Matthew Ritchie (b. 1964) has exhibited internationally over the past two decades, including solo presentations at the Moody Center for the Arts at Rice University, Houston, TX (2018); Institute of Contemporary Art, Boston, MA (2014); ZKM Karlsruhe (2012), Barbican Theatre, London, UK (2012); Brooklyn Academy of Music (2009), NY, St. Louis Art Museum, MO (2007); MASS MoCA, North Adams, MA (2004), Contemporary Art Museum, Houston, TX (2003); and Dallas Museum of Art, TX (2001).

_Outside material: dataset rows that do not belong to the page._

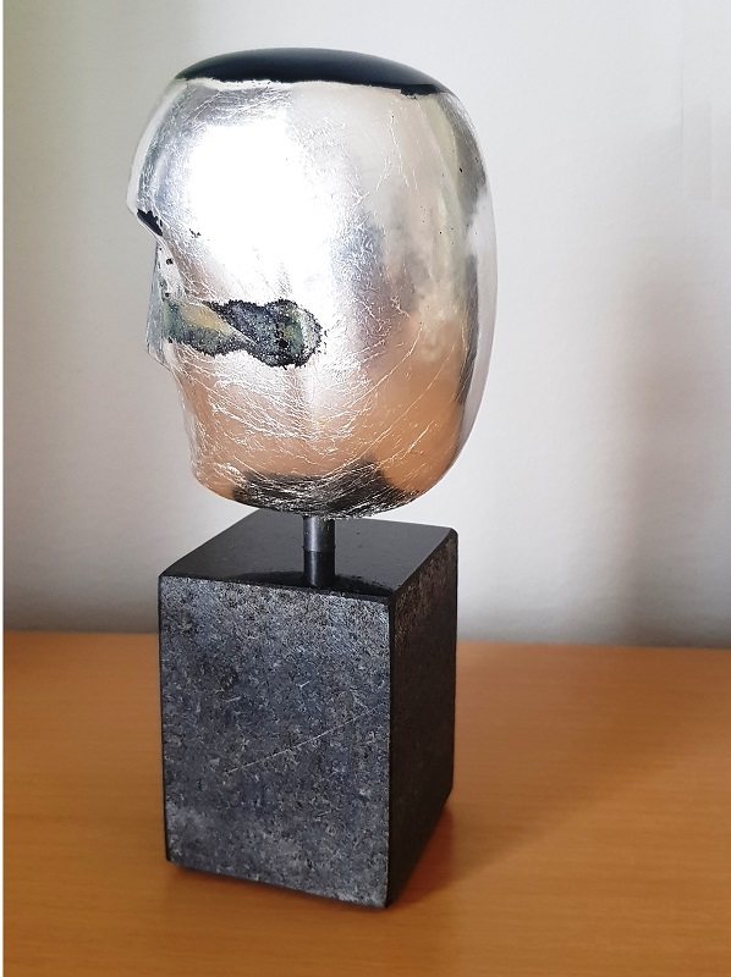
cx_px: 366
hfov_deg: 53.0
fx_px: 734
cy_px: 488
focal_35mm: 26
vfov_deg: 67.4
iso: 200
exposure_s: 1/29
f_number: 1.7
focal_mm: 4.3
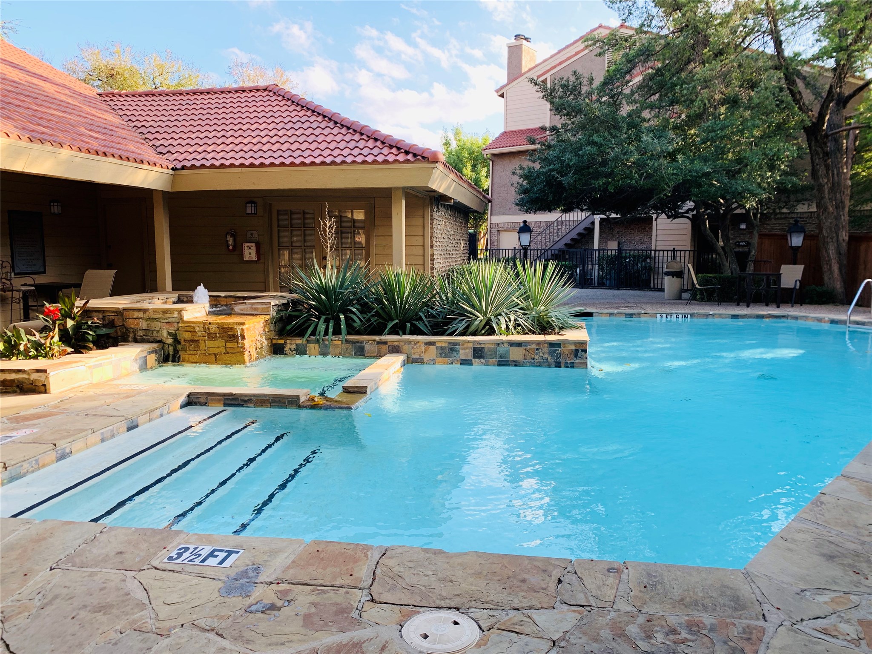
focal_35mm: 26
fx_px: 655
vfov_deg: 53.1
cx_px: 436
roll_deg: +0.0
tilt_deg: -5.8
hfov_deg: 67.3
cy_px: 327
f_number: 1.8
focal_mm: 4.25
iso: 25
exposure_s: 1/197
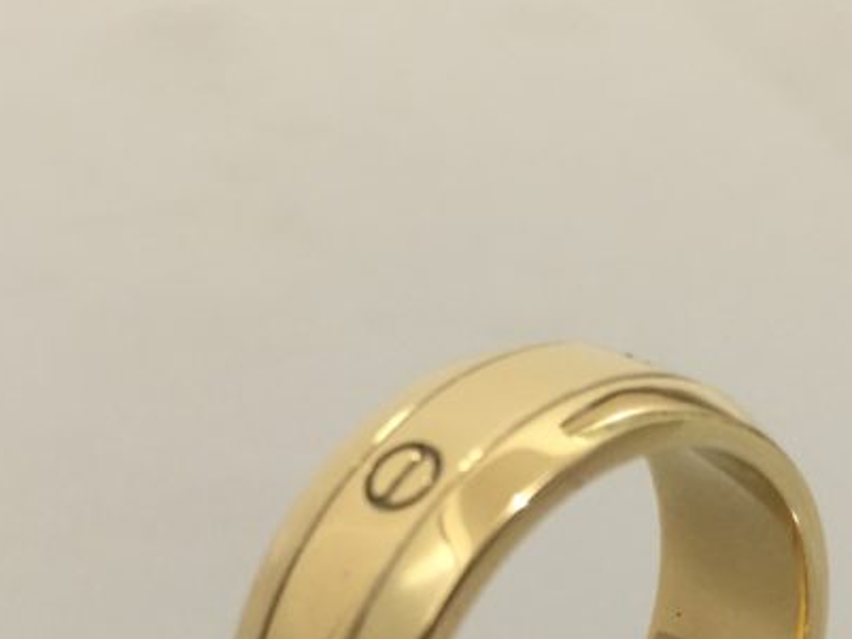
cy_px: 726
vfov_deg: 19.0
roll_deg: -2.1
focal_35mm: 74
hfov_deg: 26.2
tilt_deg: -31.3
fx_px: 1822
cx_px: 548
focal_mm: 4.15
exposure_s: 1/30
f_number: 2.2
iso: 125
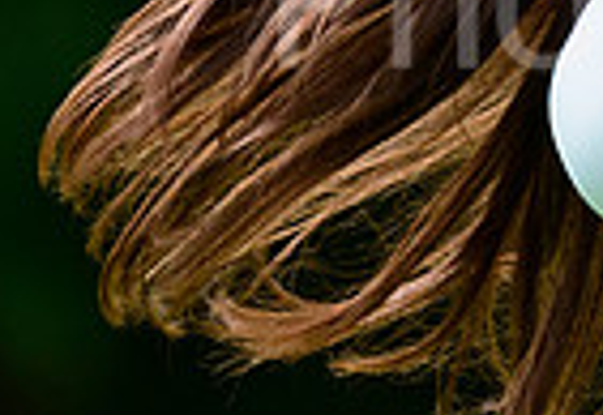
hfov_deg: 0.9
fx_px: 36790
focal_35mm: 2175
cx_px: 572
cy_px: -463
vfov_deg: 0.6
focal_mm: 400
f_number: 6.3
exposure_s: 1/2000
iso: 800
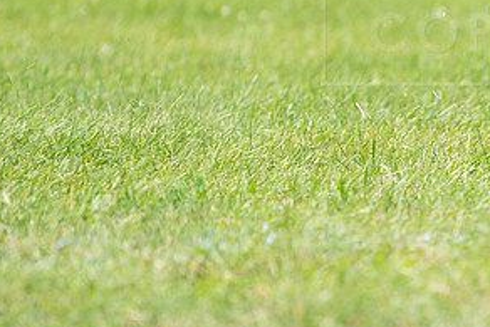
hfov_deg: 3.4
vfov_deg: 2.3
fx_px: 8198
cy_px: 60
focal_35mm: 602
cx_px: 482
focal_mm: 303
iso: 1600
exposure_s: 1/4000
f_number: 6.3
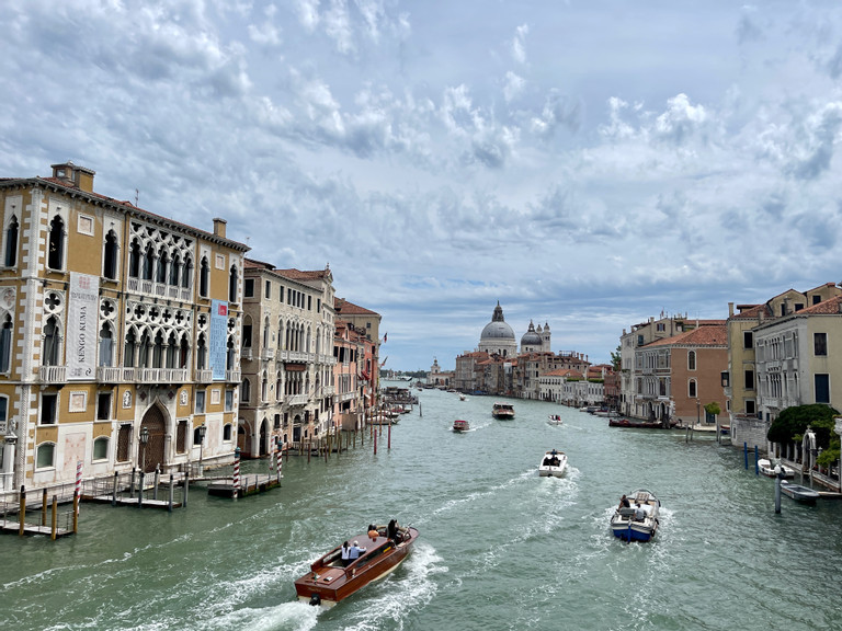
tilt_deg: +4.0
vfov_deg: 53.1
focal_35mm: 26
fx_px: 632
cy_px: 316
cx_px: 421
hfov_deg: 67.3
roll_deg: -1.3
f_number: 1.6
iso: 32
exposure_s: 1/10000
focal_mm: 5.1
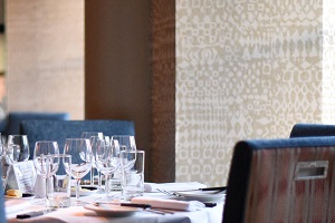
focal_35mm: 100
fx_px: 930
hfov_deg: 20.2
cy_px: 149
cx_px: 82
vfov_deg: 13.7
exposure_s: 1/1250
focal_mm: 50
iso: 6400
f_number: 1.6
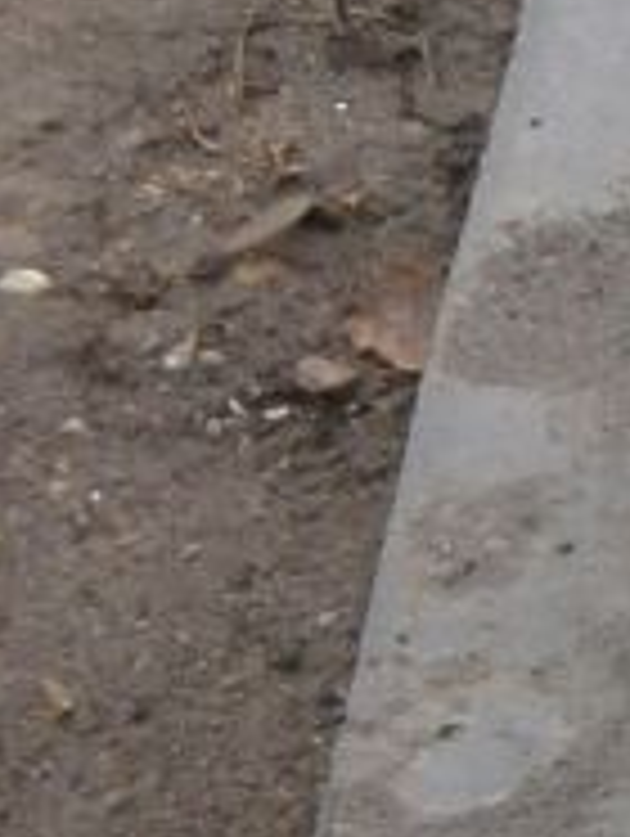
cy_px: 407
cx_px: 1791
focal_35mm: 344
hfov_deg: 4.2
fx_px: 8329
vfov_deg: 5.8
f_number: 3.4
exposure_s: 1/100
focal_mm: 8.3
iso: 80
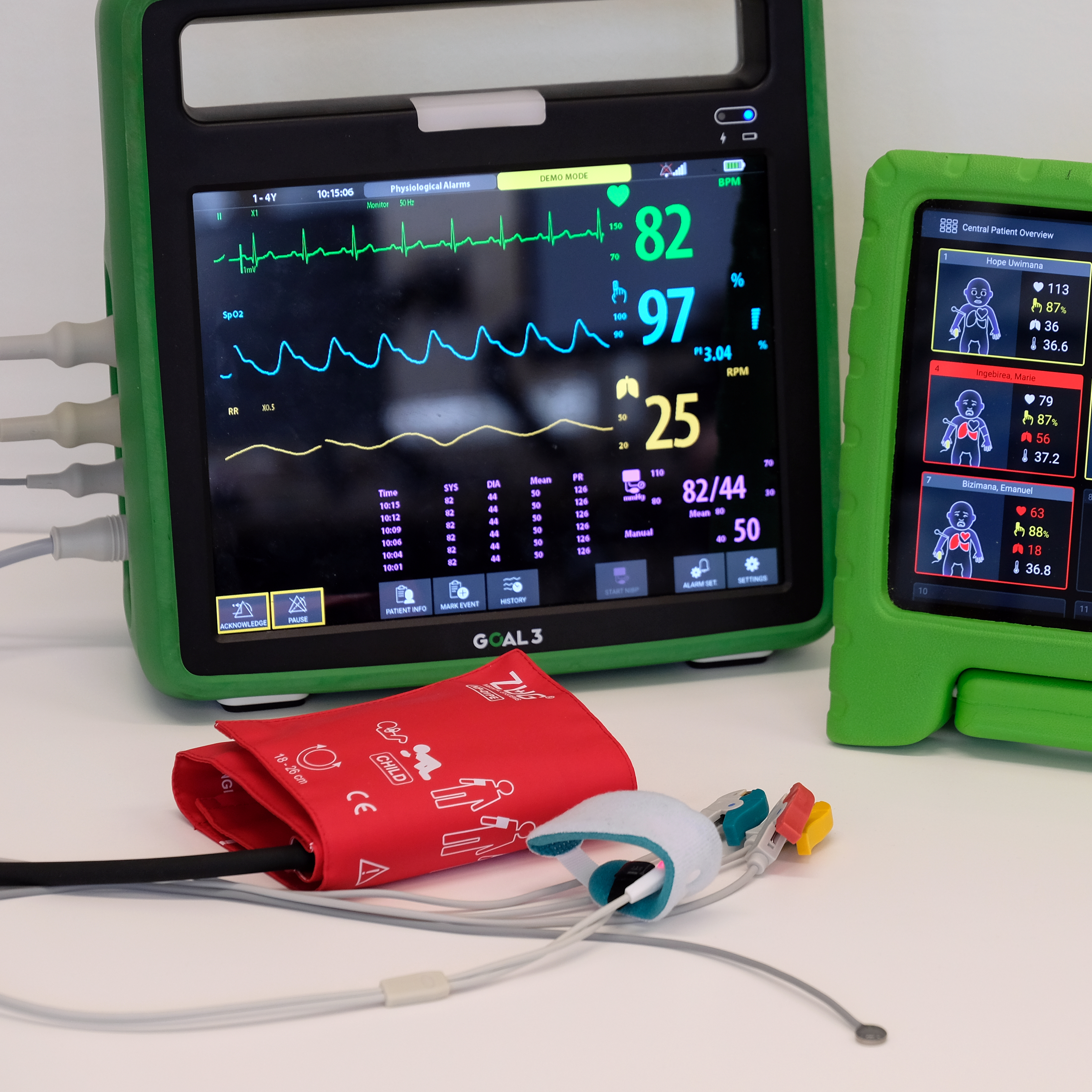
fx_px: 4961
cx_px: 802
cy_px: 487
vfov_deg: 12.6
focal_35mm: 139
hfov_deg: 12.5
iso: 400
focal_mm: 64.3
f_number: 5
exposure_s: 1/50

He was recently the 2018-19 Dasha Zhukova Distinguished Visiting Artist at MIT Center for Art, Science & Technology. Ritchie’s work was included in the 1997 Whitney Biennial, the 2002 Sydney Biennale, the 2004 Bienal de Sao Paulo, the 2008 Seville Bienal, the Havana Bienal, and the 11th International Architecture Biennial, Venice, Italy (2008) as well as major exhibitions at the Solomon R. Guggenheim Museum, New York, NY; Museum of Modern Art, New York, NY and the San Francisco Museum of Modern Art, CA. His work is in the permanent collections of the Museum of Modern Art, New York, NY; Solomon R. Guggenheim Museum, New York, NY;  Whitney Museum of American Art, New York, NY; San Francisco Museum of Modern Art, CA; and the MIT List Visual Arts Center, Boston, MA among others. Ritchie lives and works in New York.